Extrait choisi:
↓↓↓
Je ne vais pas vous mentir, votre histoire d’amour, je m’y suis rendue à reculons. C’est juste pour voir ce que votre auteur pouvait écrire sur une relation épistolaire à l’heure d’internet que je me suis plongée dans Bohême. Et je n’ai pas regretté. Sinon, je n’en parlerai pas sur ce blog.
Oh, bien sûr, il y a eu des moments de lassitude. Passés les premiers émois, la naissance de la passion, les déclarations, les premières découvertes, vos échanges m’ont semblés un peu ennuyeux. Mais n’est-ce pas comme dans la vraie vie -comme on l’appelle-, ces périodes un peu longuettes où la routine s’installe avec le quotidien ? Ce qui me pousserait à penser que le virtuel, somme toute, est aussi la vraie vie.
Alors pour passer le temps, je me suis concentrée sur votre métier Pierre, celui d’un metteur en scène en cours de création. Cela m’a occupée. Fort heureusement pour moi, Olivier Steiner a su relancer mon attention pour achever son roman. Avec une fin des plus crédibles, et la seule possible sans nul doute.
Bref, cher Jérôme, cher Pierre, vous m’avez donné envie de lire un autre ouvrage d’Olivier Steiner, du moins quand il l’aura publié. J’espère pour vous deux que vous avez su rebondir depuis Bohême. Mais sort-on indemne de ce genre d’histoire ?
Bien à vous,
Véronique Haudebourg
PS : Ah oui, pour les lecteurs de ce blog, Bohême, pour faire court, raconte un amour épistolaire moderne, SMS et mail à la clé. Une histoire vécue par Jérôme, jeune beur bigourdan exilé à Paris et Pierre, quadragénaire, metteur en scène, marié et père de famille, en résidence aux Etats-Unis. Une histoire passionnelle que certains peuvent juger excessive et même ridicule. Mais la passion de toutes les manières, est par définition excessive et incensée.
Bohême d’Olivier Steiner est publié chez Gallimard. Il a obtenu le prix Rive gauche à Paris en 2012.
↑↑↑
À faire:
a: Les affirmations suivantes concordent-elles avec la lettre sur Bohême ? Répondez par oui ou par non à chacune, en citant les mots décisifs de la lettre. (i) Le roman a obtenu le prix Rive gauche en 2012. (ii) Pierre est un jeune homme exilé à Paris. (iii) La lettre exprime le regret d'avoir lu Bohême.
b: Dans la lettre sur Bohême, relevez toutes les étapes de la relation citées avant que les échanges ne paraissent ennuyeux.
c: D'après la lettre sur Bohême, par quels moyens passe l'amour épistolaire raconté dans le roman ?

Données fournies:
↓↓↓
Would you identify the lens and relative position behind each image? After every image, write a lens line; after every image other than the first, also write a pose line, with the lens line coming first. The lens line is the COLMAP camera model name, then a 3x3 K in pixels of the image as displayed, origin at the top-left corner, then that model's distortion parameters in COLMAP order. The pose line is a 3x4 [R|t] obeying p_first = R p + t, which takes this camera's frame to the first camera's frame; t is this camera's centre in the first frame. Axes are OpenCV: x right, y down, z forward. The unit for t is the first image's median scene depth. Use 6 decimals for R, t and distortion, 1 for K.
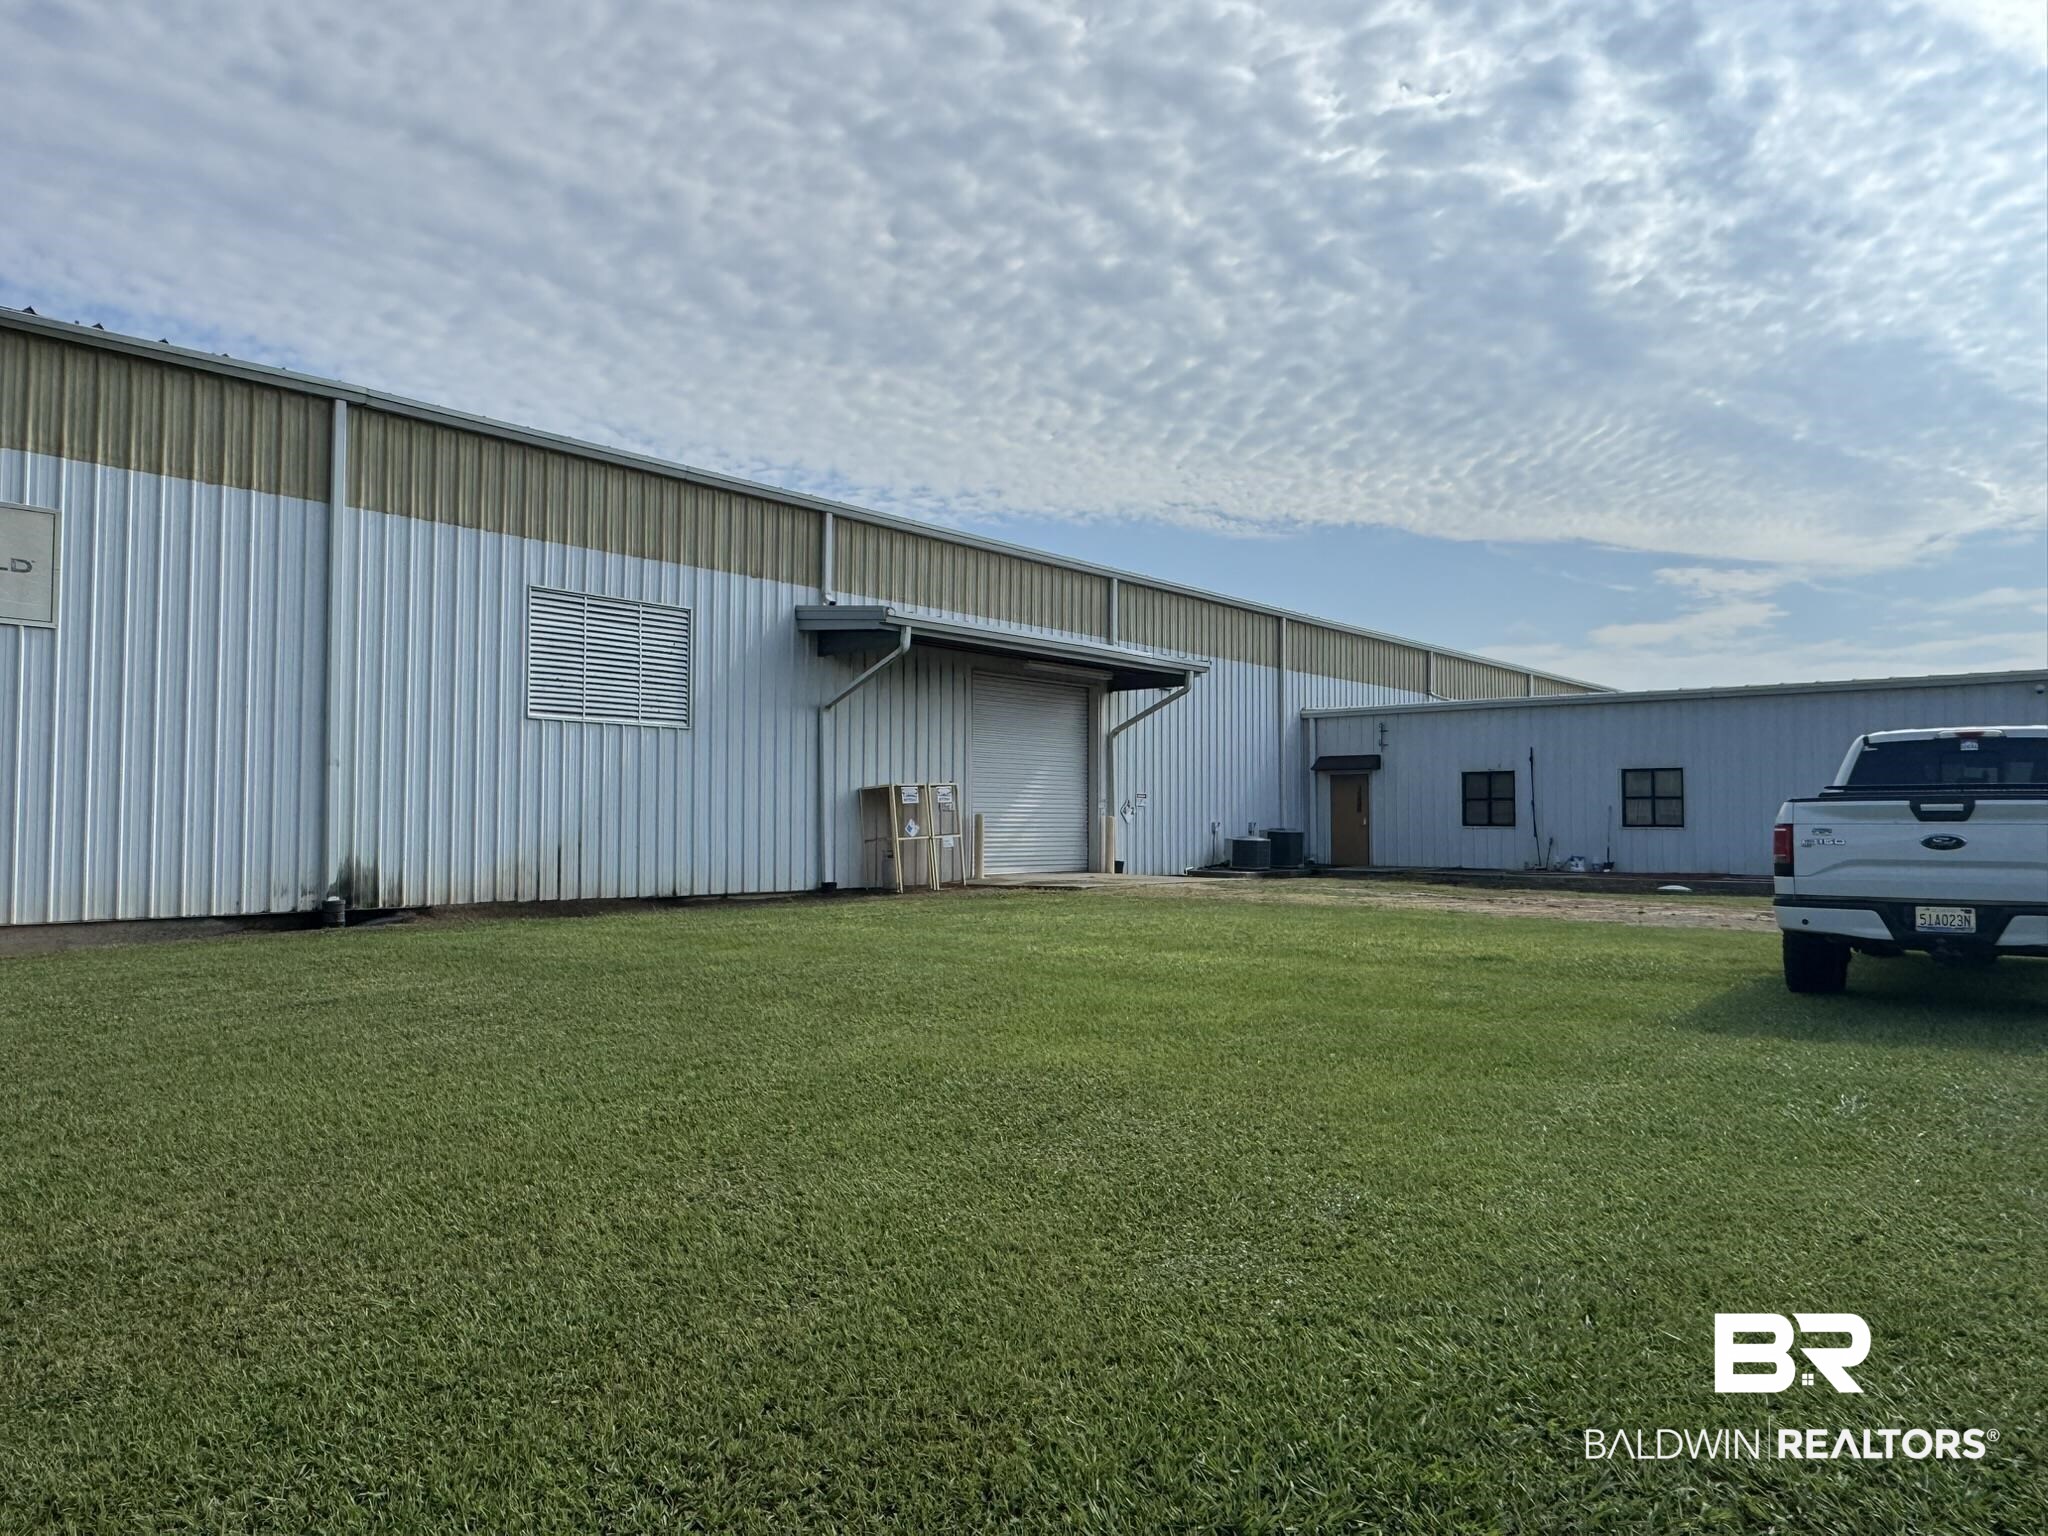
↑↑↑
Réponses:
a:
(i) Oui : « Il a obtenu le prix Rive gauche à Paris en 2012. »
(ii) Non : « Pierre, quadragénaire, metteur en scène, marié et père de famille, en résidence aux Etats-Unis. »
(iii) Non : « Et je n’ai pas regretté. »

b: Les premiers émois, la naissance de la passion, les déclarations, les premières découvertes.

c: Par SMS et par mail.